Monday, June 22, 2020

Glenn Curtiss

Curtiss began his career as a Western Union bicycle messenger, a bicycle racer, and bicycle-shop owner.

In 1902, Curtiss began manufacturing motorcycles with his own single-cylinder engines. His first motorcycle's carburetor was adapted from a tomato soup can containing a gauze screen to pull the gasoline up by capillary action.

 In 1903, he set a motorcycle land speed record at 64 miles per hour for one mile. When E.H. Corson of the Hendee Mfg Co (manufacturers of Indian motorcycles) visited Hammondsport in July 1904, he was amazed that the entire Curtiss motorcycle enterprise was located in the back room of the modest "shop". Corson's motorcycles had just been trounced the week before by "Hell Rider" Curtiss in an endurance race from New York to Cambridge, Maryland.

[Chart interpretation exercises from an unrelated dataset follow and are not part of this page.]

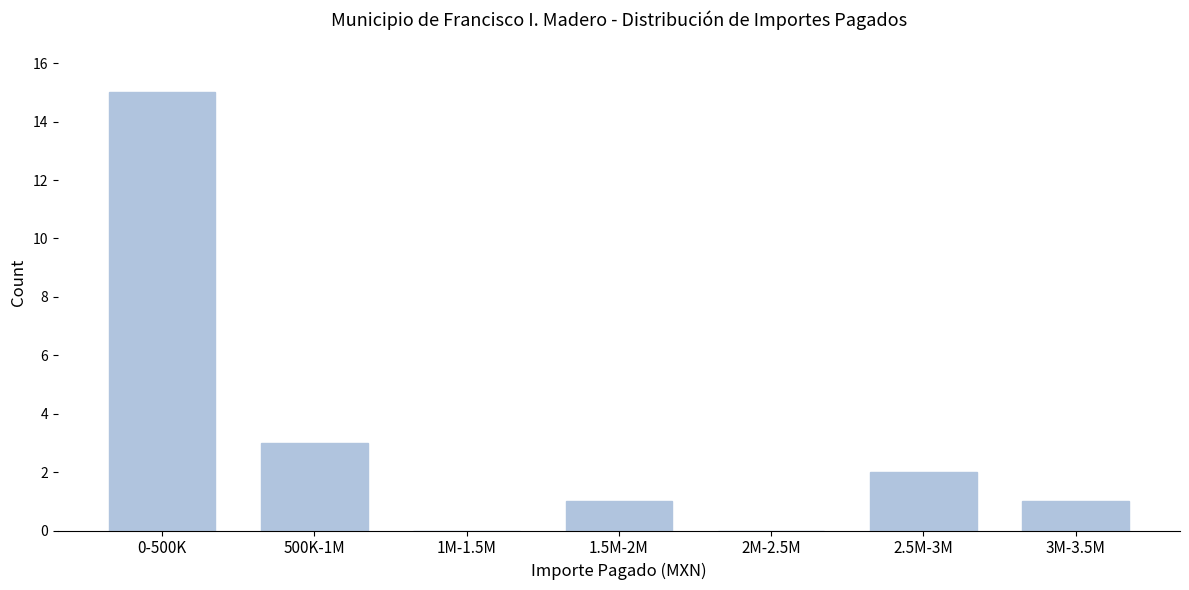

Reading left to right, extract all data points from this chart.

0-500K=15	500K-1M=3	1M-1.5M=0	1.5M-2M=1	2M-2.5M=0	2.5M-3M=2	3M-3.5M=1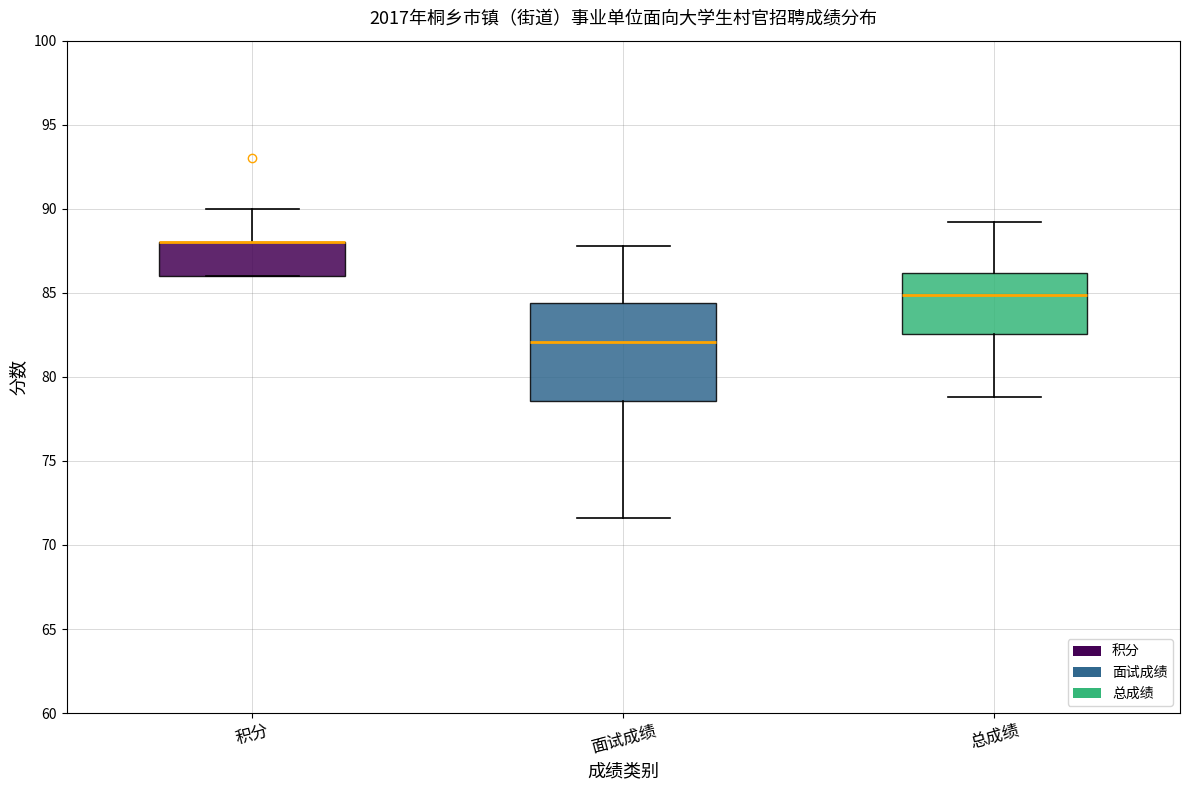

Reading left to right, transcribe this box plot: for each box, give where its median line is, the range the box spans, and where its two whiskers end, as read against the y-axis. The values are not printed on the chart, so give them approximately, as read against the axis.

积分: median 88.0 (drawn on the box's upper edge), box 86.0 to 88.0, whiskers 86.0 to 90.0
面试成绩: median 82.0, box 78.5 to 84.5, whiskers 71.5 to 88.0
总成绩: median 85.0, box 82.5 to 86.0, whiskers 79.0 to 89.0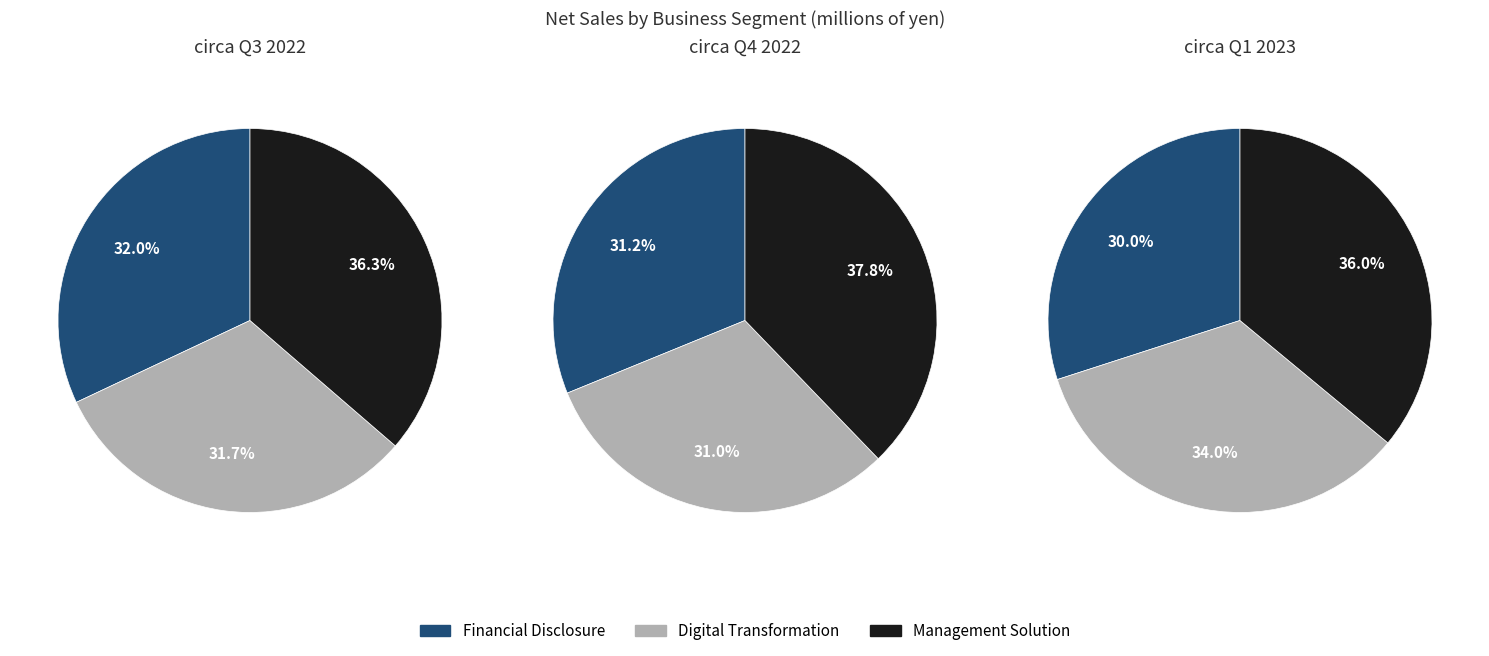

Does Operating income represent more than half of the total?

No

On January 24, 1907, Curtiss set an unofficial world record of 136.36 miles per hour, on a 40 horsepower 269 cu in (4,410 cc) V-8-powered motorcycle of his own design and construction in Ormond Beach, Florida. The air-cooled F-head engine was intended for use in aircraft.

 He remained "the fastest man in the world", the title the newspapers gave him, until 1911, and his motorcycle record was not broken until 1930. This motorcycle is now in the Smithsonian Institution.